If your child has cerebral palsy, he/she will likely understand the process of puberty, but you can still help him/her to cope with the physical and emotional changes. Children with cerebral palsy often begin puberty later than other children, which may result in teasing from peers. If your child is confined to a wheelchair or has an impaired ability to walk, he/she may feel especially self-conscious about his/her body during puberty. Children with cerebral palsy who have trouble controlling their body movements may also experience more awkwardness during puberty as a result of rapid growth and weight gain.
If your child has an intellectual disability, the difficulty of puberty depends on his/her level of disability. Like children with autism, children with intellectual disabilities may not understand the reason for the changes in their bodies.
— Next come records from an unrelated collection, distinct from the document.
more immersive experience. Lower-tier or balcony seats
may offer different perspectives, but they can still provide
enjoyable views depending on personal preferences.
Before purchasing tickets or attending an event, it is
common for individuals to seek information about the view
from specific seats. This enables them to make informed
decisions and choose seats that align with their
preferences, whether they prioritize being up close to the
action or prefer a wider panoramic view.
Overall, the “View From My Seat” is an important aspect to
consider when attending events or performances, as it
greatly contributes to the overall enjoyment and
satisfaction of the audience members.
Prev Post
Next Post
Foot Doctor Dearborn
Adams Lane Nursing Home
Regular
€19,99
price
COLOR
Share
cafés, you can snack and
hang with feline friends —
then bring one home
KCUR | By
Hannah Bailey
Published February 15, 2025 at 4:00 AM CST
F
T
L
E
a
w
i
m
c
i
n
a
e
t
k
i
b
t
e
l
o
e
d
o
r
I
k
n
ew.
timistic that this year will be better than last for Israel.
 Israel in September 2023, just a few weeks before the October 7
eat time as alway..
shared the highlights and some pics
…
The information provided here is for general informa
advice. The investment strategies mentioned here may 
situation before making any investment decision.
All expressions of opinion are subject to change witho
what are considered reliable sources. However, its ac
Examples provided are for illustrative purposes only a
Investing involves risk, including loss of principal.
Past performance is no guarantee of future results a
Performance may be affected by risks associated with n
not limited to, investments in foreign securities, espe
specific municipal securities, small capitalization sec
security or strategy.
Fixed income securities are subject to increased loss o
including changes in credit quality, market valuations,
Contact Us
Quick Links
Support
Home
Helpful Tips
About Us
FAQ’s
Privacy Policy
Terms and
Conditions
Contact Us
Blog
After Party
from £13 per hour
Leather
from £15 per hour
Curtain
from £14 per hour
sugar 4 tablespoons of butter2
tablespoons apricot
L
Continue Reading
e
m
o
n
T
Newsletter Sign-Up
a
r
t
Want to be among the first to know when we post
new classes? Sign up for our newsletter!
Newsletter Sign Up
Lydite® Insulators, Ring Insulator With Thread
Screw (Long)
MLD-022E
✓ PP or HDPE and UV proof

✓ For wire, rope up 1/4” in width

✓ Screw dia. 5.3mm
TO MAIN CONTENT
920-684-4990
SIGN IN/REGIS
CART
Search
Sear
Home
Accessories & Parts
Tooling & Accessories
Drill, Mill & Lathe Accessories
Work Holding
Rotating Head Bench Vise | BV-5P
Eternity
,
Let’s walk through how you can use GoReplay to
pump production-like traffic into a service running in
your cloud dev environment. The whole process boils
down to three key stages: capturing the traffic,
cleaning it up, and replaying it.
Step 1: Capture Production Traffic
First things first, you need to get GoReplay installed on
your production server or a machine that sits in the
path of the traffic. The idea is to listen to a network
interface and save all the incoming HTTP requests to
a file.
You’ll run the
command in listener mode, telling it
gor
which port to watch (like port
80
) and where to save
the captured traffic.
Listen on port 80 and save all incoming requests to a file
They may also be confused by their new emotions and emerging sexuality. If your child is confused by his/her feelings, teach him/her about hormones and be sure that he/she understands how to behave appropriately toward peers. If your child has a more severe intellectual disability, he/she may need help learning and performing the techniques of proper hygiene. Girls with intellectual disabilities may be frightened or surprised by menstruation, so try to explain the process to your child before she experiences it for the first time. Like all other children, children with developmental disabilities should also learn about safe sexual intercourse.
Children with developmental disabilities tend to be more awkward, scared, and uncomfortable when they go through puberty. As soon as your child shows signs of beginning puberty, talk to him/her about what he/she is experiencing. Explain the process as clearly as possible, and warn him/her of what to expect next. Answer any questions your child poses. Most children with mild developmental disabilities are able to cope with the changes that occur during puberty, but the only way to ensure your child’s success is to teach him/her about puberty and offer guidance on a daily basis. Keep the lines of communication open, and make sure that your child knows that you are there for emotional support whenever he/she needs you.